### Work instructions
Check every line of the listing below for "that", and report how many lines have it, as a number with nothing more.

### Dataset records
++++++

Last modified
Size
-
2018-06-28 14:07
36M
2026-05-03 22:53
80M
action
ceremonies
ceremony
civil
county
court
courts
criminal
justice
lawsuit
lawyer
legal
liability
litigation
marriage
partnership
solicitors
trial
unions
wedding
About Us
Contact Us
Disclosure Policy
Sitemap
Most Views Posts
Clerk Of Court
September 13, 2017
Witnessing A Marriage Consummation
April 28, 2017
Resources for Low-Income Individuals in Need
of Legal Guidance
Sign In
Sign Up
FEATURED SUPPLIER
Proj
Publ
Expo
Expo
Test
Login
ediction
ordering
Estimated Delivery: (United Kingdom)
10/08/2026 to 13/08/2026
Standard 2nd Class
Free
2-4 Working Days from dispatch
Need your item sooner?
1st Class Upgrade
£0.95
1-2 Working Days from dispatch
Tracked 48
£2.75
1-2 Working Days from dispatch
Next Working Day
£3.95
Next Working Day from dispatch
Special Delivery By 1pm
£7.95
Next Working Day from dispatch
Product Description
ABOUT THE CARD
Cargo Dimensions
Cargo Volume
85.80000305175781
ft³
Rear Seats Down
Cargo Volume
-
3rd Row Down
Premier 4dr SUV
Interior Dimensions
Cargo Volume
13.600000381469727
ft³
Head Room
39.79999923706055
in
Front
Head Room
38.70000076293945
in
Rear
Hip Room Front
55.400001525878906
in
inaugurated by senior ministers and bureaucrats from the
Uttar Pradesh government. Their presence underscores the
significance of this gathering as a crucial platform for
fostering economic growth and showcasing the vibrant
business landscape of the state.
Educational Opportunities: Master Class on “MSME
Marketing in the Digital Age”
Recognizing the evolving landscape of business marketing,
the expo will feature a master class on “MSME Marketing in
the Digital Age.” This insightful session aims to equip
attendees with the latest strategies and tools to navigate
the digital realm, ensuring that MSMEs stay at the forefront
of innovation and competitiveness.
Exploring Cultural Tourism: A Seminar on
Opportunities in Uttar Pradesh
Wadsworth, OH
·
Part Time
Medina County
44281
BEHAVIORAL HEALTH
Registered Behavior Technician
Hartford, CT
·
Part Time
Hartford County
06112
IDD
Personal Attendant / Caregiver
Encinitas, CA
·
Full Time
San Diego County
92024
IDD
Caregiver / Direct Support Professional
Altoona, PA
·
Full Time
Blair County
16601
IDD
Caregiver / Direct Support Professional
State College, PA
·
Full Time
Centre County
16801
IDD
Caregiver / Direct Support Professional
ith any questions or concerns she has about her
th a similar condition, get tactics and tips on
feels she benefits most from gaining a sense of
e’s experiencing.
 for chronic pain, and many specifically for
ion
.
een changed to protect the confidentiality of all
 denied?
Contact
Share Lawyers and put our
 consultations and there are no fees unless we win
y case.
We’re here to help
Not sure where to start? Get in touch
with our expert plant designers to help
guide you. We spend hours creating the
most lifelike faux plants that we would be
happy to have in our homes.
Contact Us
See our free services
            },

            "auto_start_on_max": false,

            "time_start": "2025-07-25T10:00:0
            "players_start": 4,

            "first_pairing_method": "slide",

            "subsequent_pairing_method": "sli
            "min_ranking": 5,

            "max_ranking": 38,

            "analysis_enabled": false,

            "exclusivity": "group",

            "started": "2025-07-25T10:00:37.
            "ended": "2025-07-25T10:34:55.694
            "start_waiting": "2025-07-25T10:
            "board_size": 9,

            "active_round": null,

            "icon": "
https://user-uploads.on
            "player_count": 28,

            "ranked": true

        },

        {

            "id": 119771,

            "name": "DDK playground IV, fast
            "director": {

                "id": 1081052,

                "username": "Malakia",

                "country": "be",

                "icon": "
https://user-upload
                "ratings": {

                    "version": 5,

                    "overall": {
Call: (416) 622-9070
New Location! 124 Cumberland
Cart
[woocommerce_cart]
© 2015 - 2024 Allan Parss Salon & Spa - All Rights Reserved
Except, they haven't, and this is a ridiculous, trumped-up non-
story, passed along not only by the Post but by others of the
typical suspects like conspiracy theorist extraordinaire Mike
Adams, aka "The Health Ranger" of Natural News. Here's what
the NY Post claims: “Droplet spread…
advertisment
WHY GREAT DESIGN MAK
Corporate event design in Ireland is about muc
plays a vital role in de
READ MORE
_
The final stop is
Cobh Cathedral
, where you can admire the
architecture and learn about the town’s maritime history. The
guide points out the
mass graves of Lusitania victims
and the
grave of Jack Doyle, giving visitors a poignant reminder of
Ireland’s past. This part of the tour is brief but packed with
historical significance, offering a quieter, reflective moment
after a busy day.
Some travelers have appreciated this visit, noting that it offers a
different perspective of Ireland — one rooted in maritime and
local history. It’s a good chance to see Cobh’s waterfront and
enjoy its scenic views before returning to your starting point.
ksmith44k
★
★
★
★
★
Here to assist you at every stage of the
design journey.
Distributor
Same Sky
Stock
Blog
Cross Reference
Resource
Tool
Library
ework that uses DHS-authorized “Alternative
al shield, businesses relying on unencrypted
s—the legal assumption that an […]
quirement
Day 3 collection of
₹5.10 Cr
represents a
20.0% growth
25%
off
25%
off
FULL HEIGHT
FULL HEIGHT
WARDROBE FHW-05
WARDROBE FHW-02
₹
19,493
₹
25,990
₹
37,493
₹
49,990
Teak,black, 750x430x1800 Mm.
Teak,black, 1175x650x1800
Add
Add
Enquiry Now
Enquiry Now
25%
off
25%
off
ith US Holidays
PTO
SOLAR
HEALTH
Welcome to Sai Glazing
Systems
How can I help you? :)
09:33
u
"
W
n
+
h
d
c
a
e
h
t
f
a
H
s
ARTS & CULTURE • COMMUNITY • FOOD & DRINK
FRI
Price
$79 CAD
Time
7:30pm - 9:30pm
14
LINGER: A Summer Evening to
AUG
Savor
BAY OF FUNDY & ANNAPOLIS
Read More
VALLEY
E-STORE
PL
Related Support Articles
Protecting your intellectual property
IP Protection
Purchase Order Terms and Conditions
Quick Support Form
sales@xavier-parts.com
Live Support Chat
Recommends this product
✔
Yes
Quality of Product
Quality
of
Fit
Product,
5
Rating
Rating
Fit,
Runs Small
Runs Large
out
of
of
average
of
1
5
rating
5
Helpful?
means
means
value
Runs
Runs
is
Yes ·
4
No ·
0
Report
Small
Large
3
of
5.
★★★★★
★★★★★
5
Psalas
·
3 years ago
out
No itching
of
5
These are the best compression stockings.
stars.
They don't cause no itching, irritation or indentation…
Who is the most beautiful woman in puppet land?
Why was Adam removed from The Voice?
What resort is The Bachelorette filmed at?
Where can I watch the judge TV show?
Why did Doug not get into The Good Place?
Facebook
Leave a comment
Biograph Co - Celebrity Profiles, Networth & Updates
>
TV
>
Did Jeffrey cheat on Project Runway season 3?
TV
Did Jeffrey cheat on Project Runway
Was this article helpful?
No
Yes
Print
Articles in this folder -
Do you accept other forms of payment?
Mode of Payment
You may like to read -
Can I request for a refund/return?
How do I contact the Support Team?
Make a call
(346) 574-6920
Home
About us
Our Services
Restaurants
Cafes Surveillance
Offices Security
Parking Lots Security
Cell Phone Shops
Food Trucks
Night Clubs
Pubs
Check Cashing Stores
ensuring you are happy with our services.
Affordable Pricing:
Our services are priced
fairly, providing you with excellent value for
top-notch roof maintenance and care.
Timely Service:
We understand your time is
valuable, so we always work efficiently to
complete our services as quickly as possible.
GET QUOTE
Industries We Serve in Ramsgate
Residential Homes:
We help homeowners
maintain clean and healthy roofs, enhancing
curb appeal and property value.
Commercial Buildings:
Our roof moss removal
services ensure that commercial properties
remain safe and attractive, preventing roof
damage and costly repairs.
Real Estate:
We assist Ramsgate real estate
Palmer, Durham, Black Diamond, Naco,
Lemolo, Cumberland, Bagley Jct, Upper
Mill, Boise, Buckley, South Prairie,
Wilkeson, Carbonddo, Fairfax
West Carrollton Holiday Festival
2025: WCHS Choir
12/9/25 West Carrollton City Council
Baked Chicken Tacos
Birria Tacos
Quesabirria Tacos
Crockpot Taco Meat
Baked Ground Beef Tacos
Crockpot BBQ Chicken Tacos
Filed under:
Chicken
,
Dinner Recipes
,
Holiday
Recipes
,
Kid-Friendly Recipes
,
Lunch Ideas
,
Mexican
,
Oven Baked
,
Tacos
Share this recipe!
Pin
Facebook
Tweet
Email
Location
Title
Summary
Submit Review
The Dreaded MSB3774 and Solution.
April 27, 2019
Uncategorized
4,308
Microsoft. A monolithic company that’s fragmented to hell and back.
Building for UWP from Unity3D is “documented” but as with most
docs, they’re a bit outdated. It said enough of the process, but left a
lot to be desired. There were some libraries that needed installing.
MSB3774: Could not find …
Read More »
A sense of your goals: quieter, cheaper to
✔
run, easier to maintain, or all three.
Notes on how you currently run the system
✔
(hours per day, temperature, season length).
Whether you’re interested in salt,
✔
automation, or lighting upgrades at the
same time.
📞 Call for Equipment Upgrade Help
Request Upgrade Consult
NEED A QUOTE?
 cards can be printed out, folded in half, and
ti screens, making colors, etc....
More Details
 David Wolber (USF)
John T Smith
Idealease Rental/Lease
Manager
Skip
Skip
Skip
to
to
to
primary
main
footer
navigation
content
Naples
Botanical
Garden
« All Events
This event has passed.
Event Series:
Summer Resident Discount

++++++

### Exercise answer
8